Macrotermes falciger termite mounds as indicators of lithogeochemical anomalies of metals of interest

Abstract

This study investigated the potential lithogeochemical filiation of Macrotermes falciger termite mound materials and the parent substrate materials sampled in both the Sakania and Tshisenda areas of the Haut-Katanga Province of the Democratic Republic of Congo. These geological areas with predominantly autochthonous cover are characterized by lateritic type profiles. Mineralogical characterization of Macrotermes falciger termite mound materials by infrared on 20–63 μm fractions indicated the presence of secondary minerals specific to tropical weathering. Further mineralogical analysis of 0–20 μm fractions using XRD also identified such primary and secondary minerals in these materials. A multi-element chemical analysis was performed on the <125 μm fractions of the different lithological substrates (granitic rock, feldspathic sandstone, and lateritic duricrust) as well as of the Macrotermes falciger termite mounds.
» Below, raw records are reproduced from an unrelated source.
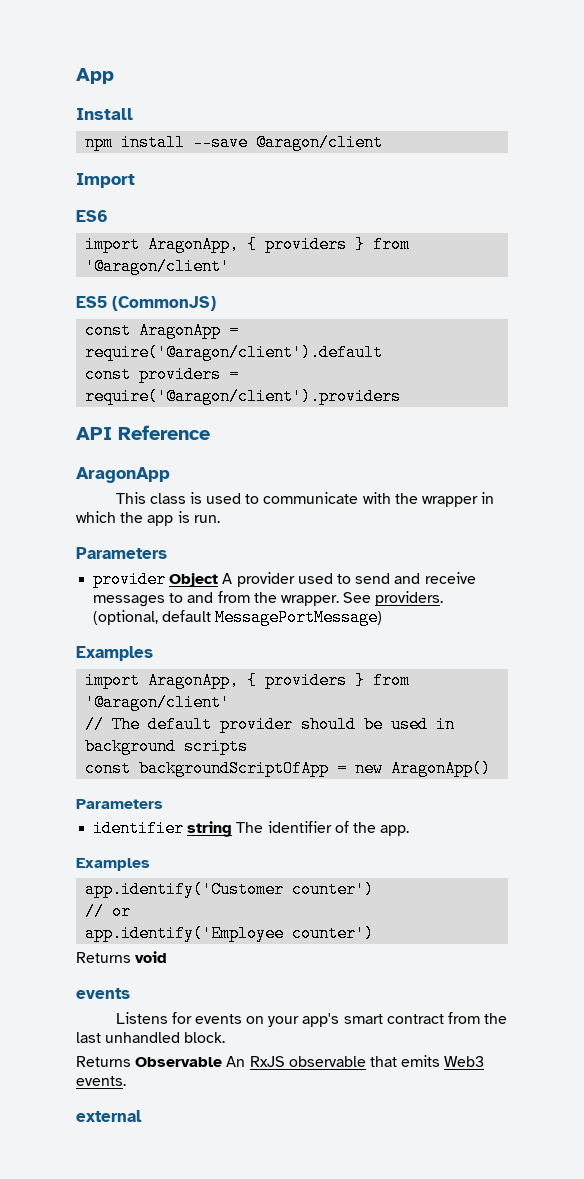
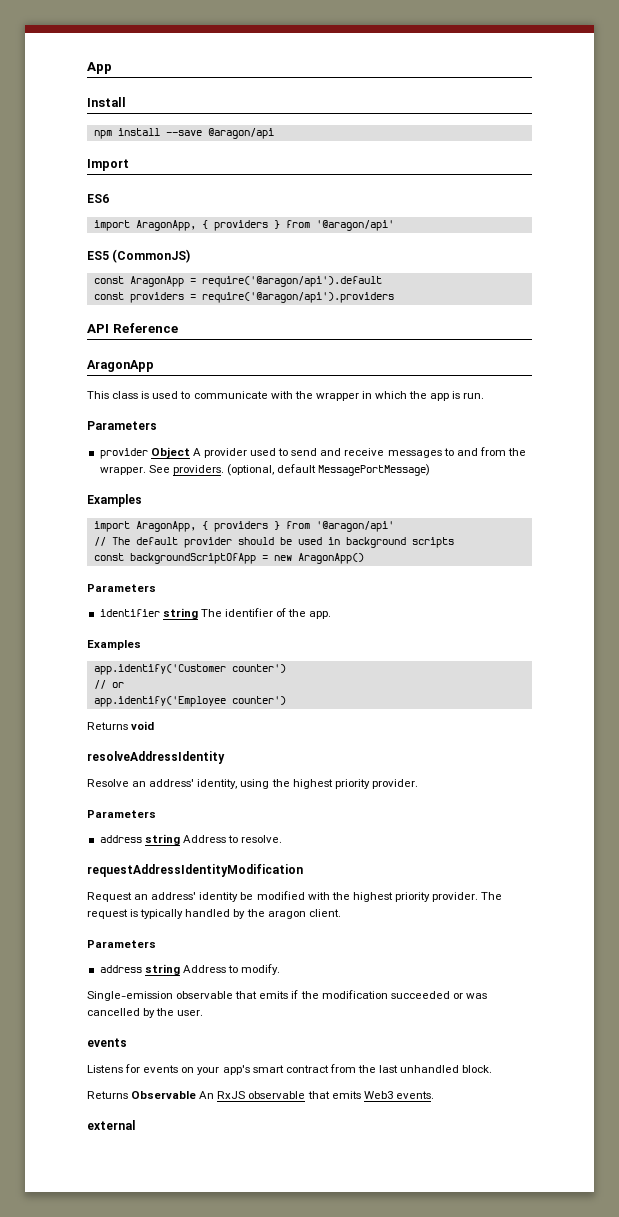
[256,134,384,151] @aragon/client -> [207,128,274,139] @aragon/api
[85,258,231,275] '@aragon/client' -> [315,220,394,231] '@aragon/api'
[85,344,384,361] require('@aragon/client').default -> [201,276,382,287] require('@aragon/api').default
[85,388,402,405] require('@aragon/client').providers -> [201,292,394,303] require('@aragon/api').providers
[85,694,231,711] '@aragon/client' -> [315,521,394,532] '@aragon/api'
(168, 957) none -> [87,751,225,764] [87,779,418,789] [87,810,156,818] [99,834,283,845] [87,864,303,877] [87,891,503,902] [87,909,341,919] [87,940,156,948] [99,964,281,975] [87,990,487,1001] [87,1008,204,1018] // resolveAddressIdentity // Resolve an address' identity, using the highest priority provider. // Parameters // address string Address to resolve. // requestAddressIdentityModification // Request an address' identity be modified with the highest priority provider. The request is typically handled by the aragon client. // Parameters // address string Address to modify. // Single-emission observable that emits if the modification succeeded or was cancelled by the user.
Using log Fe2O3t/K2O vs logSiO2/Al2O3 ratios, all the samples were geochemically classified and lithogeochemical relationships were established. We showed that the yellow, grey and beige termite mounds were characterized by lithogeochemical facies of quartz-rich and slightly altered substrates (granite, arkose…) whereas the red termite mounds had lithogeochemical facies of clay formations associated with iron oxyhydroxides with less quartz. The accumulation of oxyhydroxides (Al, Fe, Mn) and the enrichment of low-mobility trace elements (Zr and Hf) in some mound materials allowed us to identify the Macrotermes falciger material supply zone between the accumulation horizon marked by chemical precipitation phenomena and the horizon of progressive transition to altered bedrock. Carrier phases of metals of interest, such as Cu, Co, Ni, Pb and Zn, were identified through scanning electron microscopy coupled with energy dispersive X-ray spectroscopy (SEM-EDX) on constitutive particles of Macrotermes falciger termite mounds. These 5 metals of interest were sorted into <63 μm, 20–63 μm and 0–20 μm fractions, then chemically analyzed to reveal their accumulation in the 0–20 μm fractions. These results, provide clear evidence that Macrotermes falciger termite mound materials are ideal for providing information on lithogeochemical anomalies in geochemical prospection.